Originally posted by lucifershammer
As I understand it, there were some who argued that the Trinity equated to the three pillars of the Tree of Life.
Also, the Gnostics were quite into the theology of emanation.
I'll have to know more about both Catholic mystical thought and Kabbalah before I can say if there are points of commonality.
But more generally, a lot of early Christian thought into the Trinity (especially neo-Platinist/Christian thought) was in terms of emanations.
I didn’t realize that. For some reason, Pseudo-Dionysus’s apophatic theology in “The Names of God,” comes to mind here too.

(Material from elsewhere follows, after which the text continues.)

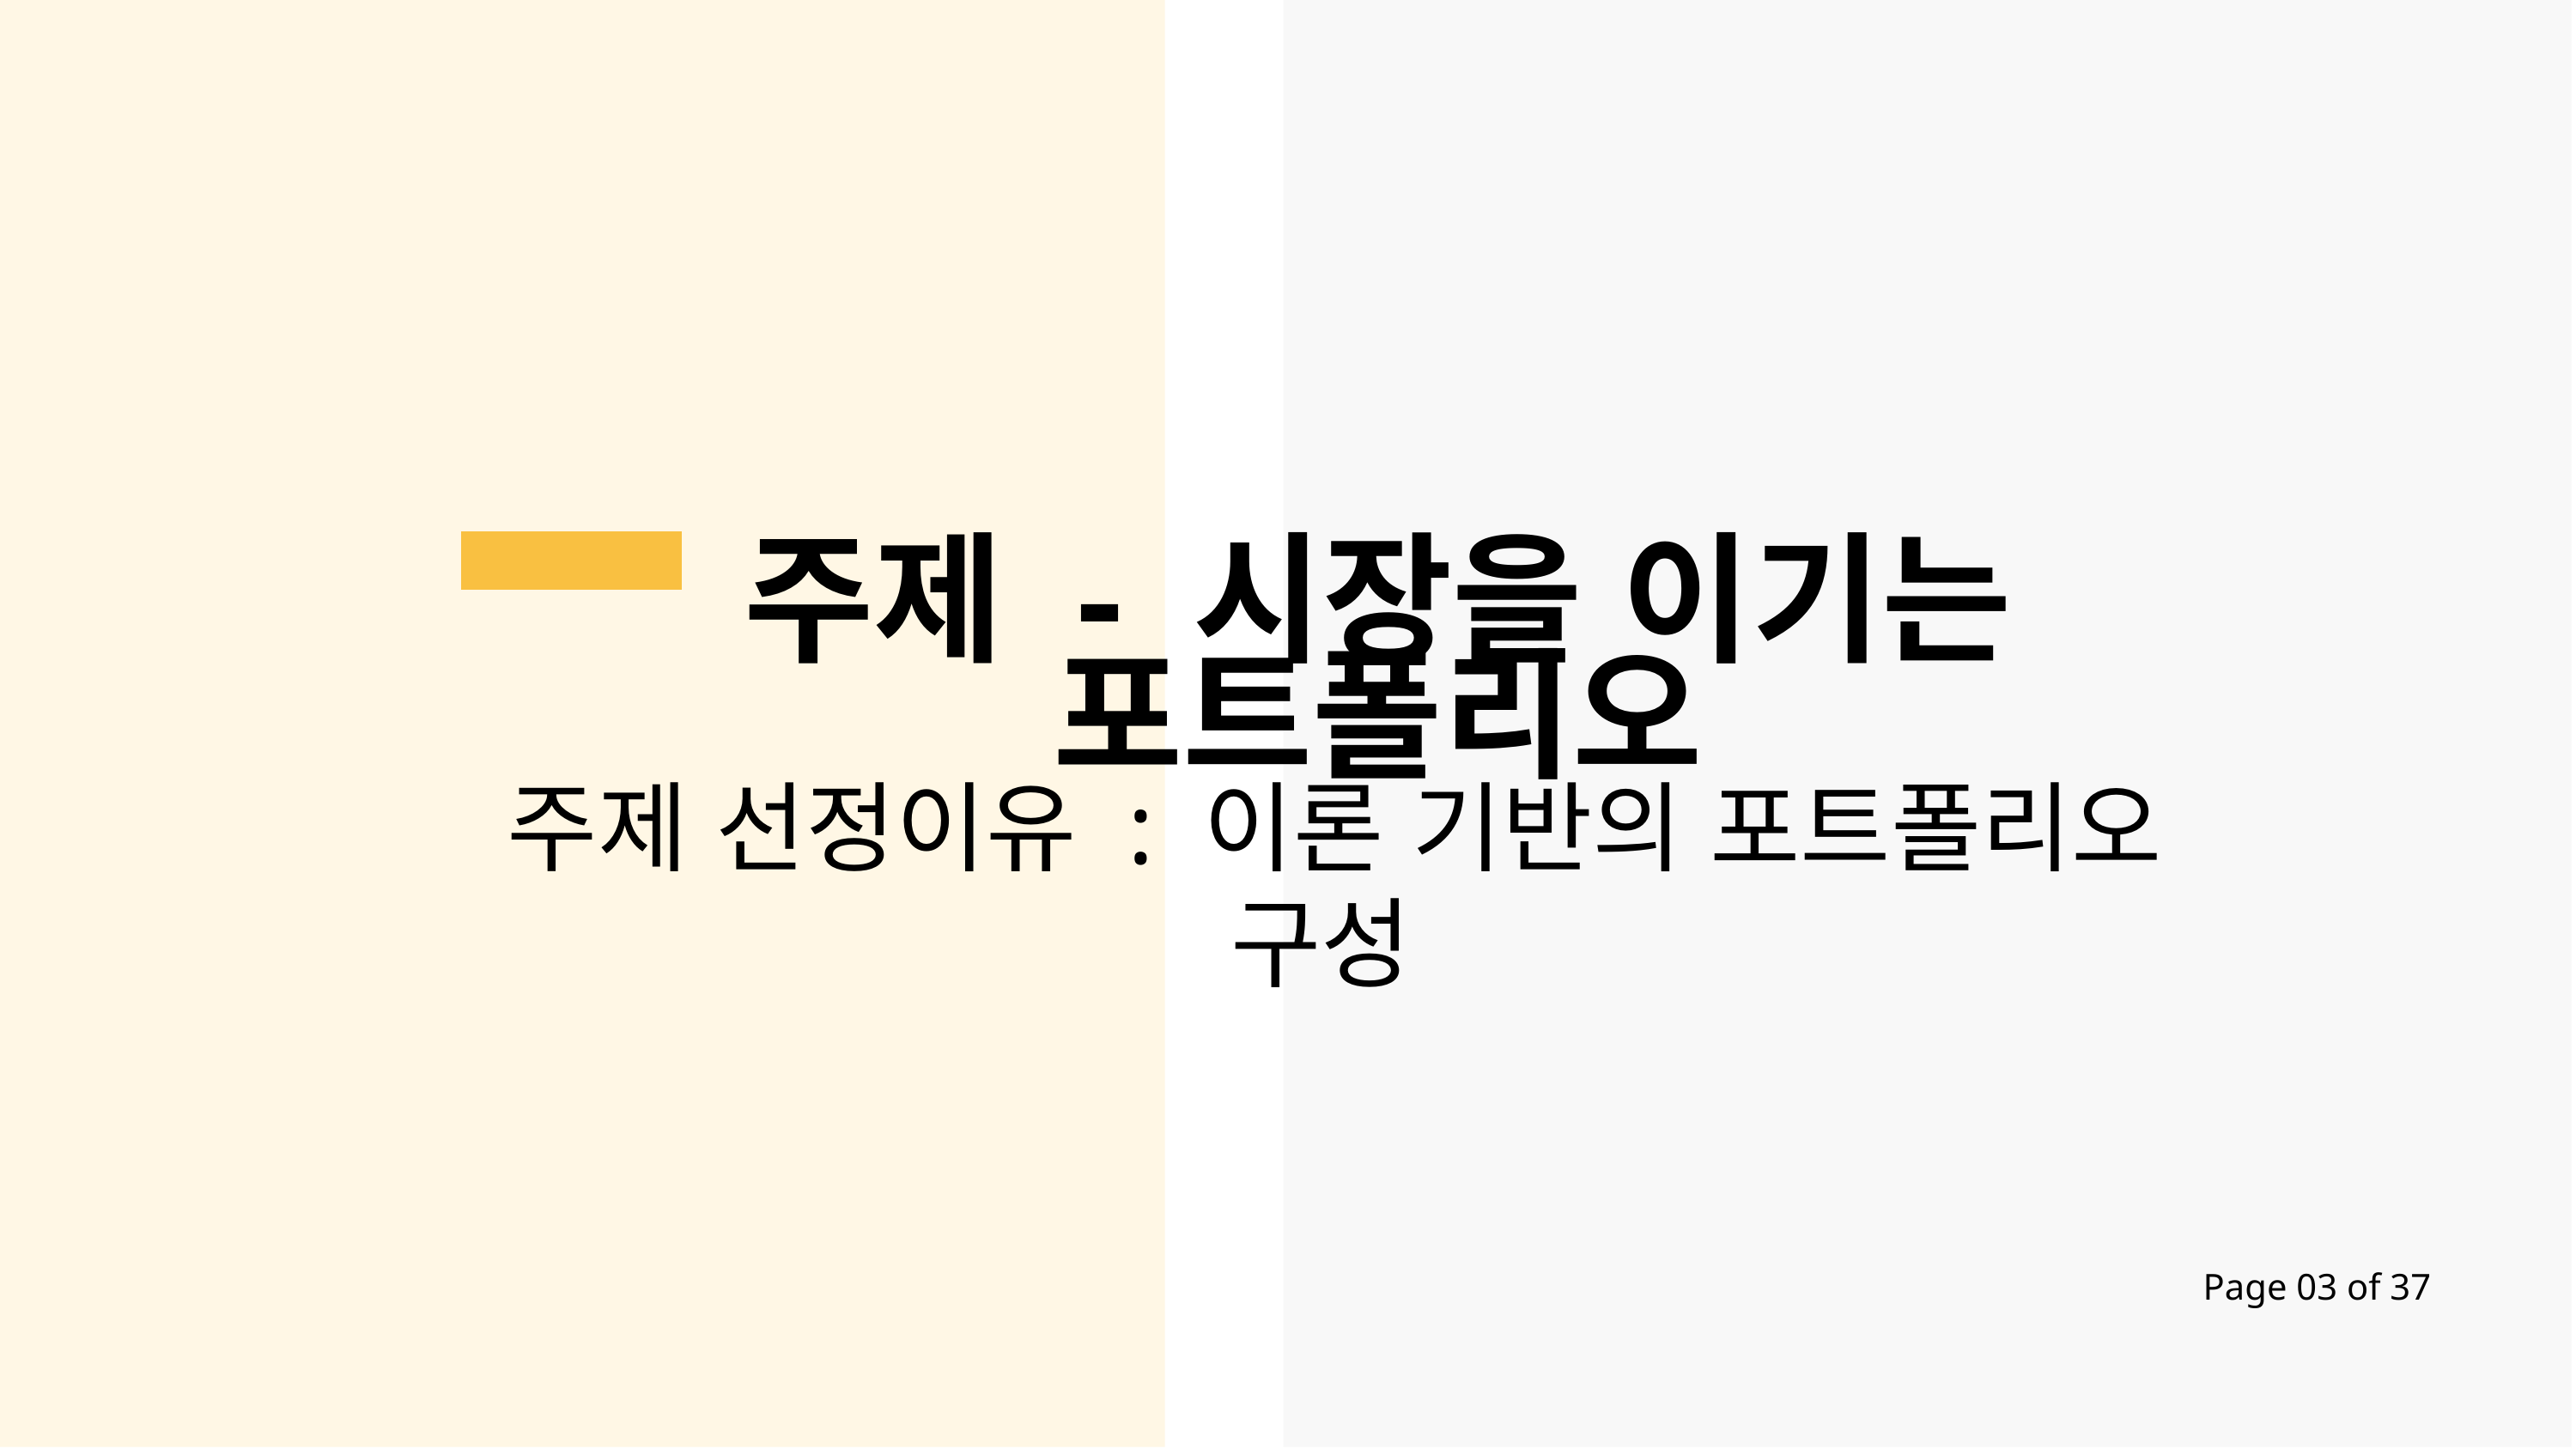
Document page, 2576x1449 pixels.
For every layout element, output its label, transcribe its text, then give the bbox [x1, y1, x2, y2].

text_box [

In Lurianic Kabbalah (which Aiden Steinsaltz said really has become the major theology for Judaism, at least since the 12th or 13th century), the whole cosmos (
ha olam) emanates from the Godhead (
Ein Sof, literally the “without end” )* in a descending series of
sephirot—actually, in a descending series of “worlds” or levels of existence, each being manifest according to the s'ferot. One of the burning theological questions of the Kabbalists was, “Where could there ever have been that God was not?” That is, how could there have been some
nihil that, as it were, stood vis-à-vis God, bounded the Ein Sof. Now, it needs to be realized—even in my simplistic notes here—that all of this is in a sense allegorical, symbolical, metaphorical. The first “act of creation” was the act of Ein Sof’s withdrawing from itself to create a space—a “nihil”—in which to emanate the
or ein sof, the “light of the infinite,” the original energy, which eventually takes form in forms. This “withdrawal” is called the
tsimtsum, or contraction. Underlying all of the cosmos are the ten
s’pherot, as “archetypal” manifestations of this energy (actually, to borrow looosely from string theory, these s'ferot could be though of as 10 basic strings, I suppose; though I don't know how far that analogy can be pushed).
Now, as I say all this, I keep hearing in my head the words of Paul—“I must be mad!”—to attempt such a simplistic presentation, from my own limited knowledge...
* Godhead in a sense similar, I think, to that of Meister Eckhart. Kabbalah is pretty monistic in outlook, and is the Jewish expression of the “perennial philosophy;” Ein Sof might be thought of as a more “active” Brahman.